## 取り組む課題:
• 1. 弥山に学ぶ会の報告から、「提示したシナリオは,「ICU」から「J Med. 2018;379:2199.」を課題とした。」までを含めて、一字一句変えずに書き写してください。
• 2. 弥山に学ぶ会の報告によると、第3回の参加者は全部で何名でしたか？

## 検討用の文章:
★ ★ ★ ★ ★

第3回 弥山に学ぶ会
開催日時
平成31(2019)年1月26日(土) 13:00~18:15
開催場所
JA広島総合病院 管理棟 3階 大会議室
主催
弥山に学ぶ会
代表: 溝岡 雅文 先生(JA広島総合病院 総合診療科)
参加者
31名(初期研修医7名,後期研修医11名,指導医5名,薬剤師3名・薬学生5名) 県外9名
内容・主催者からの声
“EBMの伝道師”の東京北医療センターの南郷栄秀先生と,お弟子さんである青梅市立総合病院渡辺研太朗先生をお招きし,EBMの初心者コース(RCTの批判的吟味)を開催した。
提示したシナリオは,「ICUに入院した尿路感染症による敗血症性ショックの高齢女性に,ストレス潰瘍予防は必要かどうか」という場面から,EBMのステップに従い,(1)PICO立て,(2)文献検索,(3)情報の吟味,(4)情報の目の前の患者への適応について,講義とグループディスカッションが行われた。
文献検索では,UpToDate,DynamedPlus で検索法を案内された。「集中治療室,重症患者での潰瘍予防」が参加者の欲しい情報であり,効率良い検索,解釈の仕方や,英語と格闘せずに目を通すコツを伝授された。皆で吟味する論文は,最近発刊された「Pantoprazole in patients at risk for gastrointestinal bleeding in the ICU. N Eng J Med. 2018;379:2199.」を課題とした。
研究は,3,000人を超えるICU重症患者(死亡率約30%)の多施設研究で,プライマリ・アウトカムの90日後の死亡率は予防投与の有無で差はなかった。セカンダリ・アウトカムでは予防群で消化管出血が2.5%(予防なし群は4.2%)と有意に減少させていた(RRは0.58)。
これらの情報を踏まえて,目の前のシナリオの患者に,ストレス潰瘍予防をどうするかということがグループでティスカッションした。予防投与の効果,負担(費用,身体的負担,有害事象)や,出血したときの負担・影響なども考慮しながら検討された。シナリオの症例は,提示された研究の対象群よりも年齢,内服薬などを踏まえても出血リスクが高そうであり,なんらかのストレス潰瘍予防をすべきという声が多勢を占めた。PPIの静注よりは,安い内服薬の使用やH2ブロッカーでの代用,早期の経腸栄養などの導入しようという意見も出て,多彩な視点からの意見が交わされ,盛会のうちにワークショップを終了した。

★ ★ ★ ★ ★

## 掲載資料一覧:
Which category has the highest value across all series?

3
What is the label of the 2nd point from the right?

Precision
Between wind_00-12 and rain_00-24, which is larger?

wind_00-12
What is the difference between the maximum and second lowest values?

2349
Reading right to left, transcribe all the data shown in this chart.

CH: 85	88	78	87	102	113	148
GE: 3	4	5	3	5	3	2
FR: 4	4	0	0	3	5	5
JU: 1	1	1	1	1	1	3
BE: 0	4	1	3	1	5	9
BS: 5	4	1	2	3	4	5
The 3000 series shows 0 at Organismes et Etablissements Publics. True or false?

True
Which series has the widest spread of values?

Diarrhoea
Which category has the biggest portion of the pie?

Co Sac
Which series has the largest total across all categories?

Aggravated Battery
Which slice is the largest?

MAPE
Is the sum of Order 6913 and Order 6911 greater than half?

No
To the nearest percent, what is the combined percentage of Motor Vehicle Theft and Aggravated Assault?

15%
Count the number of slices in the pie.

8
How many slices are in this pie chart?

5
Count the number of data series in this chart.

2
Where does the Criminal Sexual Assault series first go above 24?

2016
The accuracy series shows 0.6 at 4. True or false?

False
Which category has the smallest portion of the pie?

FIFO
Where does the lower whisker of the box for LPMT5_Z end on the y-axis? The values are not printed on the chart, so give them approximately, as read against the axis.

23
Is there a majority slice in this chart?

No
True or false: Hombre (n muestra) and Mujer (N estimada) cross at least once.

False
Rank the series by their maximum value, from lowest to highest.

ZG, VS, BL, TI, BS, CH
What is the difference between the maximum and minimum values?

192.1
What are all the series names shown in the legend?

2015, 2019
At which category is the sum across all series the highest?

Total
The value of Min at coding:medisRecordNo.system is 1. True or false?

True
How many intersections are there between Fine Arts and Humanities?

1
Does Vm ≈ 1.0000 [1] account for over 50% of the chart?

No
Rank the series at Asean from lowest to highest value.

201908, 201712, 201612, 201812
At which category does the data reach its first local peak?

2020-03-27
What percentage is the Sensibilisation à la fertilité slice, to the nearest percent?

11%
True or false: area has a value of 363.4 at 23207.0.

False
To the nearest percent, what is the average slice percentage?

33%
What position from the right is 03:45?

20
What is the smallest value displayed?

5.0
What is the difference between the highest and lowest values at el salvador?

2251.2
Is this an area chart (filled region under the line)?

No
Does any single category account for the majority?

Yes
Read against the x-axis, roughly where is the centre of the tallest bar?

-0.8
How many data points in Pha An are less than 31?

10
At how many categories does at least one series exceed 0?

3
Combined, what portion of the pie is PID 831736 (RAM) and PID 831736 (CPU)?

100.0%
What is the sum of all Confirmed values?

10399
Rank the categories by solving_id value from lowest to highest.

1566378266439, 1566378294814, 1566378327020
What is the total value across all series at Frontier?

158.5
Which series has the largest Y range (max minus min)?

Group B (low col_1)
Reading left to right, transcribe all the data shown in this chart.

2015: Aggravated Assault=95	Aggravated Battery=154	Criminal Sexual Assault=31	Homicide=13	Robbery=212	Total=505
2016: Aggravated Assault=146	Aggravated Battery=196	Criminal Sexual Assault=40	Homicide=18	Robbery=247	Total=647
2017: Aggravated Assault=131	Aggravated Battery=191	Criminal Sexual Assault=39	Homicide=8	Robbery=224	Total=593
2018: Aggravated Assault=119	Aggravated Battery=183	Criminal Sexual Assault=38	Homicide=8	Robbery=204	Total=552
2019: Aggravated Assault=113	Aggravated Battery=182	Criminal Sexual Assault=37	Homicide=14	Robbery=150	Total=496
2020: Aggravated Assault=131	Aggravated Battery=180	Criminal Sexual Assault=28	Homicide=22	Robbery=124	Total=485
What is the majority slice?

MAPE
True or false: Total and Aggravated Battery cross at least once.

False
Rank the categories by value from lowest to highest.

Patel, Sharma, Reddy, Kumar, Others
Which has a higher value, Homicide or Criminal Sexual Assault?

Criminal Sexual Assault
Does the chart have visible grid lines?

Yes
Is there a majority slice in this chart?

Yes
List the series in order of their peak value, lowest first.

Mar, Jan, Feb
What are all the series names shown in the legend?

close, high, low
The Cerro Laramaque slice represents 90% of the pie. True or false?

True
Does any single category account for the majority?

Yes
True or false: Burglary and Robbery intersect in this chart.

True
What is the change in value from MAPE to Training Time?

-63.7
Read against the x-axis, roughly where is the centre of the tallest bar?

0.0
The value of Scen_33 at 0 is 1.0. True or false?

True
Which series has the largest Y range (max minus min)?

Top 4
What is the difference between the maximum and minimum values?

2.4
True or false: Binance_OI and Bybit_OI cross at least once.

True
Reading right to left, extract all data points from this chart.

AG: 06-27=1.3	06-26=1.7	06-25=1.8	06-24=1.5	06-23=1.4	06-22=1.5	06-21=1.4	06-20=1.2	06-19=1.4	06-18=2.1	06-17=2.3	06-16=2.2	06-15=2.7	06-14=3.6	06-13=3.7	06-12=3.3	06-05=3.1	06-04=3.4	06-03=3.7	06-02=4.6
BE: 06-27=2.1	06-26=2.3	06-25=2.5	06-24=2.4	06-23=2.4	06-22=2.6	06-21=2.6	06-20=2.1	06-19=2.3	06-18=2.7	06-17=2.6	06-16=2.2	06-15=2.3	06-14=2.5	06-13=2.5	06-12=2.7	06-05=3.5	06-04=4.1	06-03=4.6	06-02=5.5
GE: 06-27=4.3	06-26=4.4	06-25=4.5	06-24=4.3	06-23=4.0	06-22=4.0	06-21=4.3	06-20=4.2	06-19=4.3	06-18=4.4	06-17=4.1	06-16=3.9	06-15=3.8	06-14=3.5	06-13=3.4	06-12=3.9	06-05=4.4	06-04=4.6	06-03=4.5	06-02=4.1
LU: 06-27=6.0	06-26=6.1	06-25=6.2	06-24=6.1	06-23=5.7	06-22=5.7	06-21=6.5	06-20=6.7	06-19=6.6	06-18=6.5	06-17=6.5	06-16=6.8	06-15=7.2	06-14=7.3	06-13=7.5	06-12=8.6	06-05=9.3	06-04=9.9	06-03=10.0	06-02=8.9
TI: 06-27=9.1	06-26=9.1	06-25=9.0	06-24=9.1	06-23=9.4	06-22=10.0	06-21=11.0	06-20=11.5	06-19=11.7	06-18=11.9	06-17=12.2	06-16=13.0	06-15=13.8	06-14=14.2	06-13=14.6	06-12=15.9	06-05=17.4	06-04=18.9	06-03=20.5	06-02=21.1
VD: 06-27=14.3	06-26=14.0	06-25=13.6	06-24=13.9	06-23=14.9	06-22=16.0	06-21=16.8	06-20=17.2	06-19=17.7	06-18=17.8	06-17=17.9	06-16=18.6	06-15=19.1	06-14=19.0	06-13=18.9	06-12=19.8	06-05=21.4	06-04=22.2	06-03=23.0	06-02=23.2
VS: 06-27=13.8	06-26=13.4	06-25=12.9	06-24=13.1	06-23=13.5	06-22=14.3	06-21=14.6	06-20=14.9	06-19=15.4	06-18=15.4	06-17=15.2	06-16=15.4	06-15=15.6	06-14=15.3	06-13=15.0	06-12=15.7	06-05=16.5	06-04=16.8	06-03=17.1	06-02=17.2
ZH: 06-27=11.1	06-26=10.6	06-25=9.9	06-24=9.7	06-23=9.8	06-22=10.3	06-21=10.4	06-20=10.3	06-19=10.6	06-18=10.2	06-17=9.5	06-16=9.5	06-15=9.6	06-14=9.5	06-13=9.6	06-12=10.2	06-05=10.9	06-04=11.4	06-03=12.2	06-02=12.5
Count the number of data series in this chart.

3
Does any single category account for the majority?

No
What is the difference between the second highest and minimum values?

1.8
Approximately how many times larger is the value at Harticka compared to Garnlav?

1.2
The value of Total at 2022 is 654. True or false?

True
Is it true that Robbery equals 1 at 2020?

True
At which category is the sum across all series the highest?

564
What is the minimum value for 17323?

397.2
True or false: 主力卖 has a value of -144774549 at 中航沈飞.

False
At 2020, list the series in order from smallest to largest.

★ ★ ★ ★ ★

## 問題の解答:
• 1.
提示したシナリオは,「ICUに入院した尿路感染症による敗血症性ショックの高齢女性に,ストレス潰瘍予防は必要かどうか」という場面から,EBMのステップに従い,(1)PICO立て,(2)文献検索,(3)情報の吟味,(4)情報の目の前の患者への適応について,講義とグループディスカッションが行われた。
文献検索では,UpToDate,DynamedPlus で検索法を案内された。「集中治療室,重症患者での潰瘍予防」が参加者の欲しい情報であり,効率良い検索,解釈の仕方や,英語と格闘せずに目を通すコツを伝授された。皆で吟味する論文は,最近発刊された「Pantoprazole in patients at risk for gastrointestinal bleeding in the ICU. N Eng J Med. 2018;379:2199.」を課題とした。

• 2. 31名でした。